Por eso, cuando le pidió a Haco que hiciera un veneno elaborado que sólo reaccionara después de comer cierta comida, tenía en mente este plan malicioso.
—La idea simplemente se me ocurrió, Cane, pero no lo decía en serio… —Iris miró al suelo, se sentía muy avergonzada incluso de tener este tipo de pensamiento—. No pensé que Haco se acordaría de eso.
Por eso, él había estado experimentando con las hierbas.
En realidad…
Era un plan tan bien pensado, algo que Cane aprobaría de inmediato si alguien le sugiriera una idea así, en determinada situación. Era muy astuto y nunca se le ocurrió usar veneno, ya que este método generalmente era utilizado por las mujeres para envenenar a sus rivales amorosas. Era una práctica común entre las amantes usar este método.
Sin embargo, los hombres solían usar tácticas diferentes.
—Me sentí tan mal cuando escuché sobre la muerte de Oliver, porque no siento tristeza alguna… Siento alivio y me siento muy mal por tener este sentimiento. Lo siento…
Aún así, fue una sorpresa para Cane cuando supo que la idea era de su dulce compañera. No sabía que su mente podía ser tan oscura. Ella no era así. ¿El odio de sus miembros de la manada la había cambiado tanto? Debe haberle afectado más de lo que él le mostró si tenía este cruel pensamiento de matar a Oliver e incluso lo planeaba, aunque era un plan sin elaborar, pero era brillante…
—Lo siento. No sabía lo que estaba pensando… Pensé que Haco nunca lo recordaría —dijo Iris, llena de miedo.
Iris sentía mucho miedo, no se atrevía a mirar a los ojos de Cane. ¿Estaría decepcionado de ella? ¿La juzgaría? ¿La odiaría y se sentiría asqueado por la forma en que pensaba? Debe haber sentido como si hubiera sido engañado. Pensaba que ella era inocente y pura, pero en realidad tenía este pensamiento diabólico…
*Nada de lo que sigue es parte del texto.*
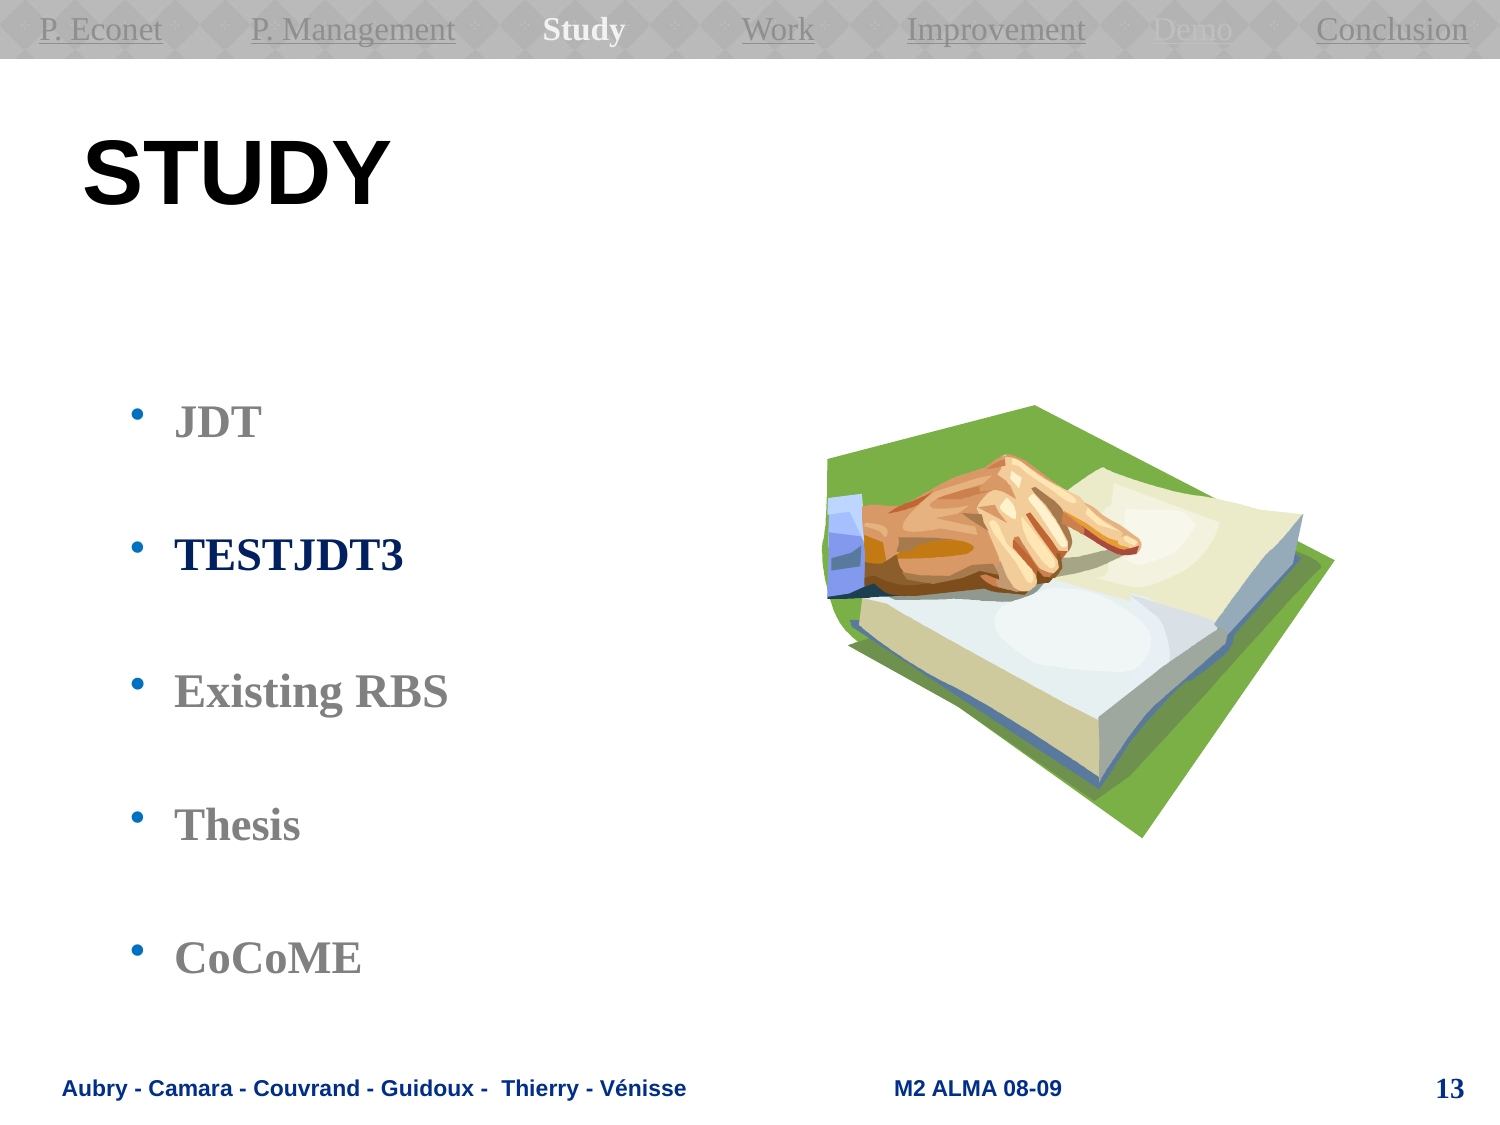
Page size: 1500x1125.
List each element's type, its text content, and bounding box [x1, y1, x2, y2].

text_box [22, 0, 1486, 56]
footer Aubry - Camara - Couvrand - Guidoux - Thierry - Vénisse M2 ALMA 08-09 [46, 1066, 1231, 1102]
list JDT TESTJDT3 Existing RBS Thesis CoCoME [117, 316, 1090, 997]
slide_number 13 [1368, 1066, 1465, 1104]
title Study [75, 105, 1263, 223]
picture [819, 398, 1342, 846]
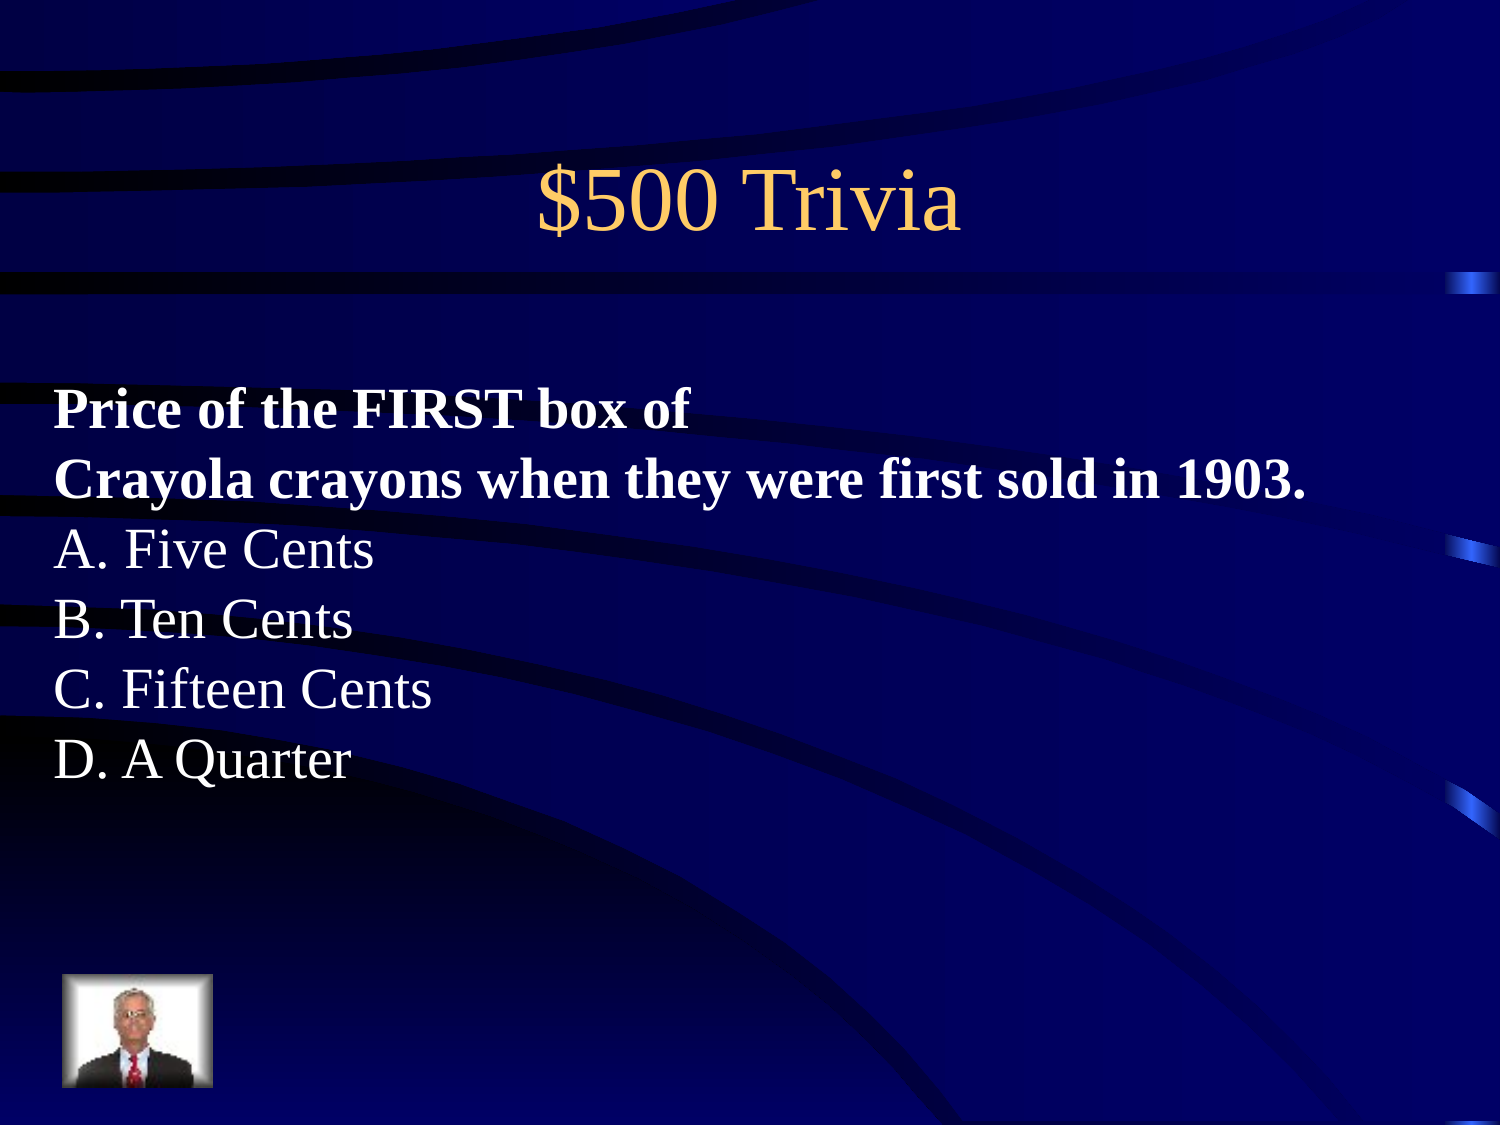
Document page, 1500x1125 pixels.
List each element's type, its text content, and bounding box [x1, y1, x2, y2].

text_box Price of the FIRST box of Crayola crayons when they were first sold in 1903. A. Five Cents B. Ten Cents C. Fifteen Cents D. A Quarter [38, 362, 1323, 798]
picture [62, 974, 213, 1088]
title $500 Trivia [112, 99, 1388, 288]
—Lo siento, por favor no me odies…
—Deja de disculparte conmigo, Iris —dijo Cane, atrayéndola más a él mientras la acunaba en sus brazos, mientras ella se acurrucaba y lloraba—. Si te odio por tener un pensamiento así, tú no querrías respirar el mismo aire que yo si supieras lo que tengo en mente, Iris.
Sí, a Cane le sorprendió saber que Iris tenía un pensamiento así, pero evidentemente no era suficiente para que la odiara. Si acaso, alivió su conciencia culpable por lo que hizo a Oliver.
—Necesitas ser más cruel que eso para que incluso piense en odiarte, aún así te sigo queriendo —dijo Cane suavemente.
Iris lloró aún más cuando Cane dijo que todavía la quería, porque siempre pensó que nadie quería a alguien como ella, que nunca era suficiente. Oliver se lo dijo, lo que confirmó su pensamiento.
—Está bien —besó Cane la parte superior de su cabeza mientras Iris lloraba con todo su corazón—. Dime siempre que tengas un pensamiento oscuro, de acuerdo, tal vez pueda usarlos en mi plan.
—¡Cane!
¿Cómo podía burlarse de ella en un momento así?!